TASK: A single figure is the whole answer: the number of lines in the records that contain "naar".

*** INPUT FOR THIS TASK ***

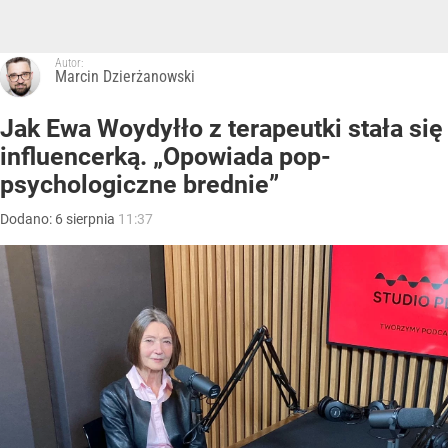
Autor:
Marcin Dzierżanowski
Jak Ewa Woydyłło z terapeutki stała się
influencerką. „Opowiada pop-
psychologiczne brednie”
Dodano:
6
sierpnia
11:37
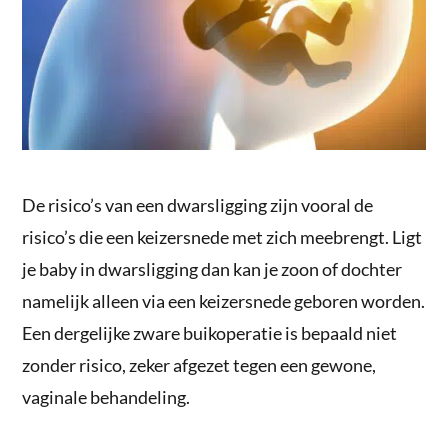
De risico’s van een dwarsligging zijn vooral de
risico’s die een keizersnede met zich meebrengt. Ligt
je baby in dwarsligging dan kan je zoon of dochter
namelijk alleen via een keizersnede geboren worden.
Een dergelijke zware buikoperatie is bepaald niet
zonder risico, zeker afgezet tegen een gewone,
vaginale behandeling.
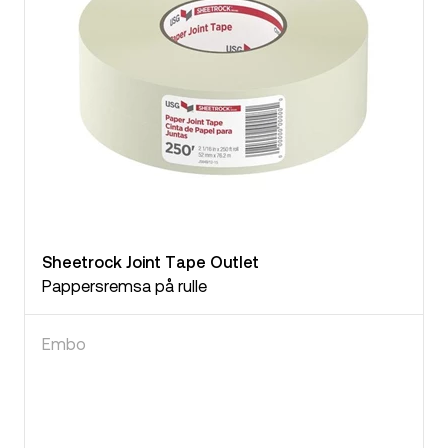
Sheetrock Joint Tape Outlet
Pappersremsa på rulle
Embo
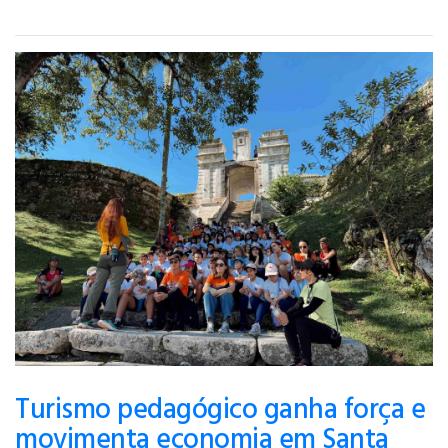
Turismo pedagógico ganha força e
movimenta economia em Santa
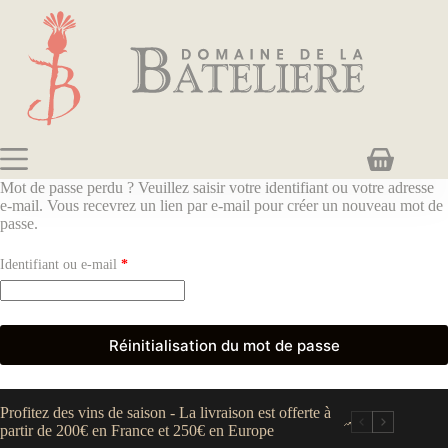
Passer
au
contenu
Panier
d’achat
Mot de passe perdu ? Veuillez saisir votre identifiant ou votre adresse
e-mail. Vous recevrez un lien par e-mail pour créer un nouveau mot de
passe.
Obligatoire
Identifiant ou e-mail
*
Réinitialisation du mot de passe
Profitez des vins de saison - La livraison est offerte à
partir de 200€ en France et 250€ en Europe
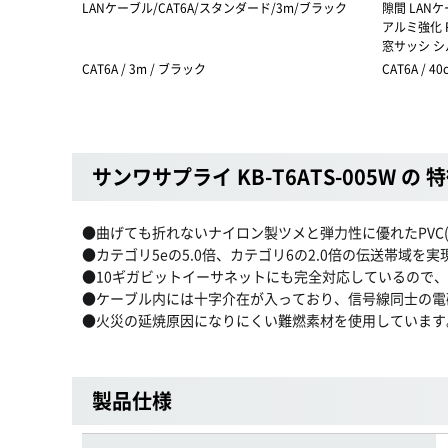
LANケーブル/CAT6A/スタンダード/3m/ブラック
隙間 LANケ
アルミ強化 R
窓サッシ シ
CAT6A / 3m / ブラック
CAT6A / 4
サンワサプライ KB-T6ATS-005W の 
●曲げても折れないナイロン製ツメと弾力性に優れたPV
●カテゴリ5eの5.0倍、カテゴリ6の2.0倍の伝送帯域
●10ギガビットイーサネットにも完全対応しているので
●ケーブル内には十字介在が入っており、信号線同士の電
●火災の延焼原因になりにくい難燃素材を使用しています
製品仕様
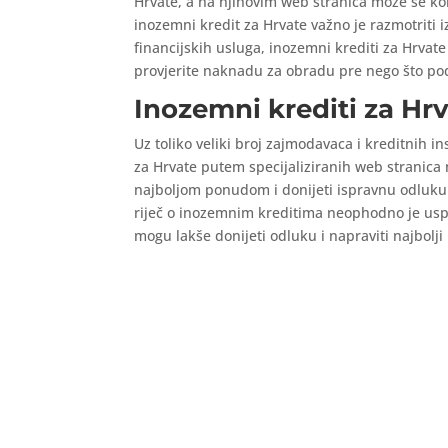
Hrvate, a na njihovim web stranica može se kori
inozemni kredit za Hrvate važno je razmotriti i
financijskih usluga, inozemni krediti za Hrva
provjerite naknadu za obradu pre nego što po
Inozemni krediti za Hrv
Uz toliko veliki broj zajmodavaca i kreditnih i
za Hrvate putem specijaliziranih web stranica m
najboljom ponudom i donijeti ispravnu odluku. 
riječ o inozemnim kreditima neophodno je uspo
mogu lakše donijeti odluku i napraviti najbolji 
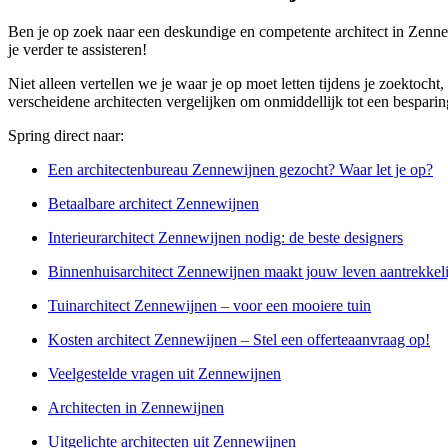
Ben je op zoek naar een deskundige en competente architect in Zennew
je verder te assisteren!
Niet alleen vertellen we je waar je op moet letten tijdens je zoektoch
verscheidene architecten vergelijken om onmiddellijk tot een bespari
Spring direct naar:
Een architectenbureau Zennewijnen gezocht? Waar let je op?
Betaalbare architect Zennewijnen
Interieurarchitect Zennewijnen nodig: de beste designers
Binnenhuisarchitect Zennewijnen maakt jouw leven aantrekkeli
Tuinarchitect Zennewijnen – voor een mooiere tuin
Kosten architect Zennewijnen – Stel een offerteaanvraag op!
Veelgestelde vragen uit Zennewijnen
Architecten in Zennewijnen
Uitgelichte architecten uit Zennewijnen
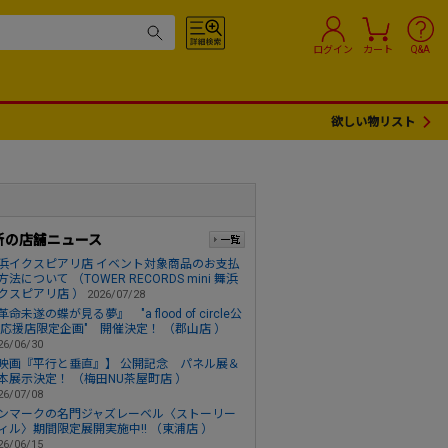
ログイン
カート
Q&A
欲しい物リスト
新の店舗ニュース
浜イクスピアリ店 イベント対象商品のお支払
方法について （TOWER RECORDS mini 舞浜
クスピアリ店 ）
2026/07/28
革命未遂の蝶が見る夢』 "a flood of circle公
 応援店限定企画" 開催決定！ （郡山店 ）
26/06/30
映画『平行と垂直』】 公開記念 パネル展＆
本展示決定！ （梅田NU茶屋町店 ）
26/07/08
ンマークの名門ジャズレーベル〈ストーリー
ィル〉期間限定展開実施中!! （東浦店 ）
26/06/15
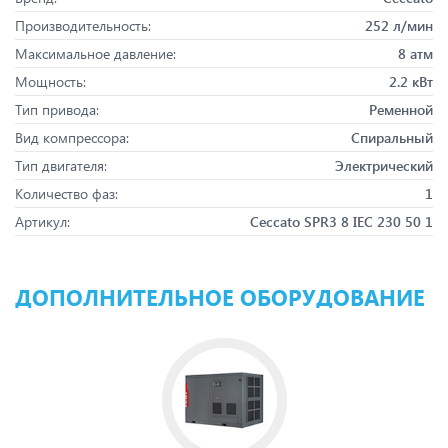
Производительность:
252 л/мин
Максимальное давление:
8 атм
Мощность:
2.2 кВт
Тип привода:
Ременной
Вид компрессора:
Спиральный
Тип двигателя:
Электрический
Количество фаз:
1
Артикул:
Ceccato SPR3 8 IEC 230 50 1
ДОПОЛНИТЕЛЬНОЕ ОБОРУДОВАНИЕ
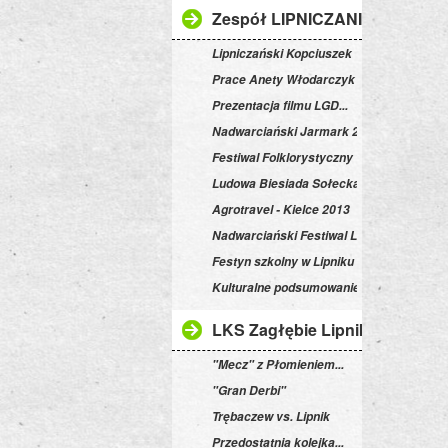
Zespół LIPNICZANIE
Lipniczański Kopciuszek
Prace Anety Włodarczyk
Prezentacja filmu LGD...
Nadwarciański Jarmark 2012
Festiwal Folklorystyczny w Ruścu
Ludowa Biesiada Sołecka
Agrotravel - Kielce 2013
Nadwarciański Festiwal Ludowy 2014
Festyn szkolny w Lipniku
Kulturalne podsumowanie
LKS Zagłębie Lipnik
"Mecz" z Płomieniem...
"Gran Derbi"
Trębaczew vs. Lipnik
Przedostatnia kolejka...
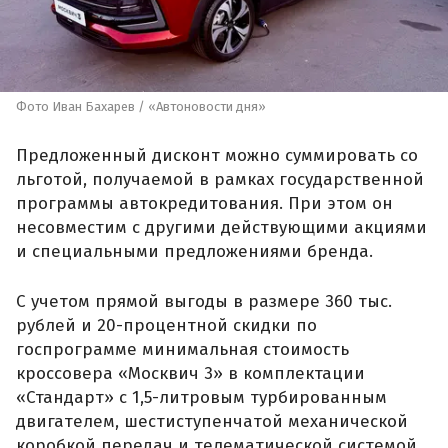
Фото Иван Бахарев / «Автоновости дня»
Предложенный дисконт можно суммировать со
льготой, получаемой в рамках государственной
программы автокредитования. При этом он
несовместим с другими действующими акциями
и специальными предложениями бренда.
С учетом прямой выгоды в размере 360 тыс.
рублей и 20-процентной скидки по
госпрограмме минимальная стоимость
кроссовера «Москвич 3» в комплектации
«Стандарт» с 1,5-литровым турбированным
двигателем, шестиступенчатой механической
коробкой передач и телематической системой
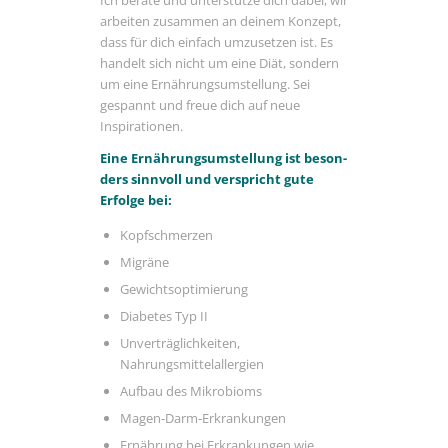
Ich berate und unter­stütze dich dabei, wir
arbeiten zusammen an deinem Konzept,
dass für dich einfach umzu­setzen ist. Es
handelt sich nicht um eine Diät, sondern
um eine Ernäh­rungs­um­stel­lung. Sei
gespannt und freue dich auf neue
Inspirationen.
Eine Ernäh­rungs­um­stel­lung ist beson­
ders sinn­voll und verspricht gute
Erfolge bei:
Kopf­schmerzen
Migräne
Gewichts­op­ti­mie­rung
Diabetes Typ II
Unver­träg­lich­keiten,
Nahrungsmittelallergien
Aufbau des Mikrobioms
Magen-Darm-Erkran­kungen
Ernäh­rung bei Erkran­kungen wie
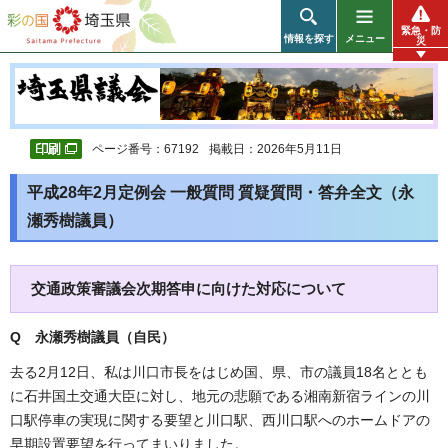
彩の国 埼玉県
緊急・防
情報を探す
メニュー
災
ページ番号：67192
掲載日：2026年5月11日
平成28年2月定例会 一般質問 質疑質問・答弁全文（永
瀬秀樹議員）
交通政策審議会次期答申に向けた対応について
Q 永瀬秀樹議員（自民
）
去る2月12日、私は川口市長をはじめ国、県、市の議員18名ととも
に石井国土交通大臣に対し、地元の悲願である湘南新宿ラインの川
口駅停車の実現に関する要望と川口駅、西川口駅へのホームドアの
早期設置要望を行ってまいりました。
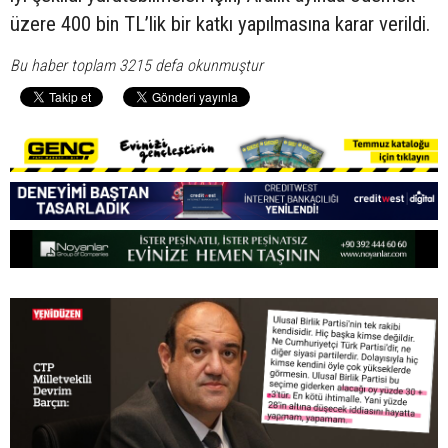
üzere 400 bin TL’lik bir katkı yapılmasına karar verildi.
Bu haber toplam 3215 defa okunmuştur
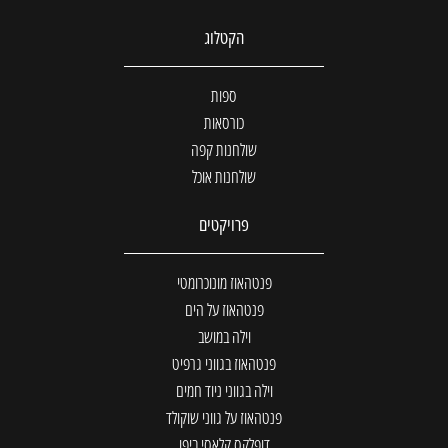
הקטלוג
ספות
כורסאות
שולחנות קפה
שולחנות אוכל
פרויקטים
פנטהאוז מונוכרומטי
פנטהאוז על הים
וילה במושב
פנטהאוז בגווני גרפיט
וילה בגווני ניוד חמים
פנטהאוז על גווני שוקולד
דופלקס קלאסי ביפו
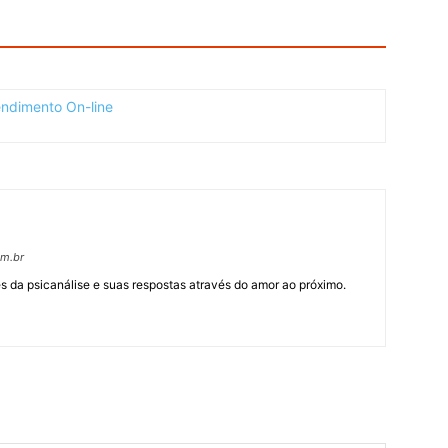
om.br
 da psicanálise e suas respostas através do amor ao próximo.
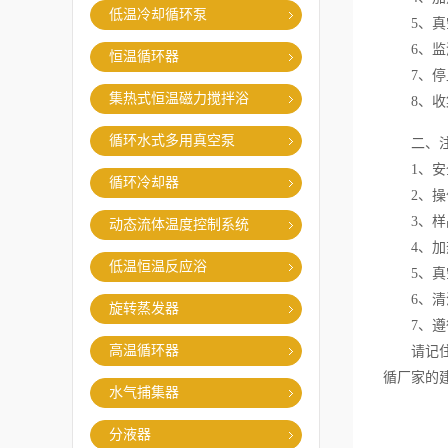
低温冷却循环泵
5、真空
6、监测
恒温循环器
7、停止
集热式恒温磁力搅拌浴
8、收集
循环水式多用真空泵
二、注
1、安全
循环冷却器
2、操作
3、样品
动态流体温度控制系统
4、加热
低温恒温反应浴
5、真空
6、清洁
旋转蒸发器
7、遵循
高温循环器
请记住，
循厂家的
水气捕集器
分液器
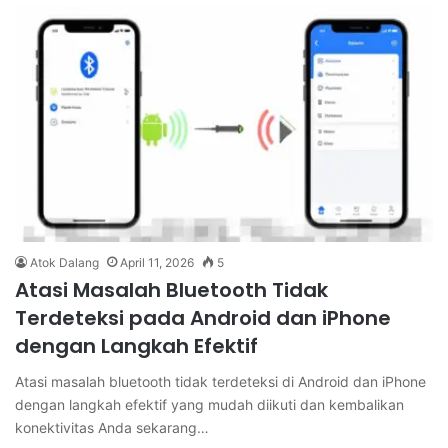
Atok Dalang
April 11, 2026
5
Atasi Masalah Bluetooth Tidak
Terdeteksi pada Android dan iPhone
dengan Langkah Efektif
Atasi masalah bluetooth tidak terdeteksi di Android dan iPhone
dengan langkah efektif yang mudah diikuti dan kembalikan
konektivitas Anda sekarang…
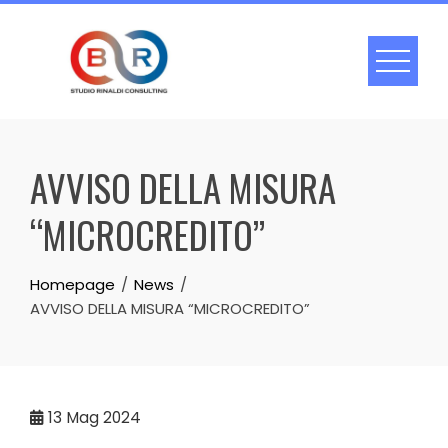
Skip
to
content
AVVISO DELLA MISURA
“MICROCREDITO”
Homepage
News
AVVISO DELLA MISURA “MICROCREDITO”
13
Mag 2024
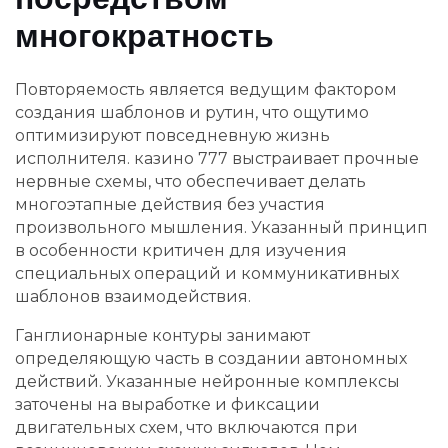
многократность
Повторяемость является ведущим фактором
создания шаблонов и рутин, что ощутимо
оптимизируют повседневную жизнь
исполнителя. казино 777 выстраивает прочныe
нервные схемы, что обеспечивает делать
многоэтапные действия без участия
произвольного мышления. Указанный принцип
в особенности критичен для изучения
специальных операций и коммуникативных
шаблонов взаимодействия.
Ганглионарные контуры занимают
определяющую часть в создании автономных
действий. Указанные нейронные комплексы
заточены на выработке и фиксации
двигательных схем, что включаются при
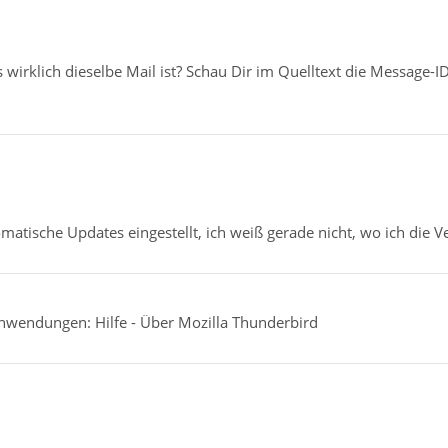
es wirklich dieselbe Mail ist? Schau Dir im Quelltext die Message-
tomatische Updates eingestellt, ich weiß gerade nicht, wo ich di
nwendungen: Hilfe - Über Mozilla Thunderbird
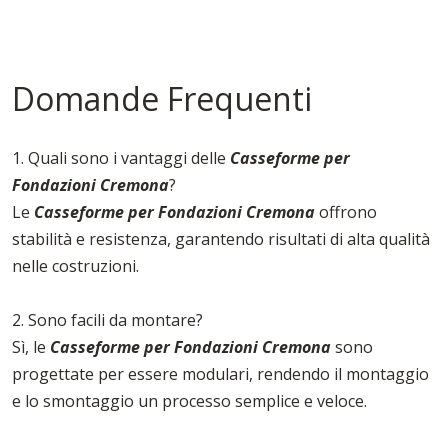
Domande Frequenti
1. Quali sono i vantaggi delle
Casseforme per
Fondazioni Cremona
?
Le
Casseforme per Fondazioni Cremona
offrono
stabilità e resistenza, garantendo risultati di alta qualità
nelle costruzioni.
2. Sono facili da montare?
Sì, le
Casseforme per Fondazioni Cremona
sono
progettate per essere modulari, rendendo il montaggio
e lo smontaggio un processo semplice e veloce.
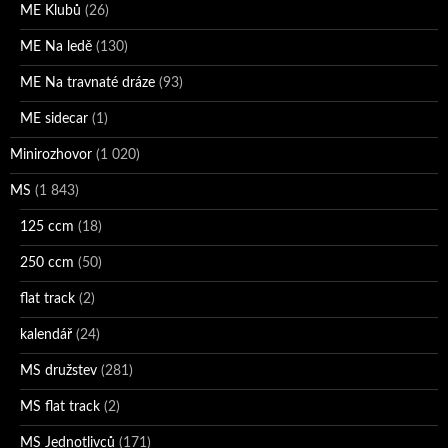
ME Klubů
(26)
ME Na ledě
(130)
ME Na travnaté dráze
(93)
ME sidecar
(1)
Minirozhovor
(1 020)
MS
(1 843)
125 ccm
(18)
250 ccm
(50)
flat track
(2)
kalendář
(24)
MS družstev
(281)
MS flat track
(2)
MS Jednotlivců
(171)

*** End of INPUT FOR THIS TASK ***

SOLUTION: 2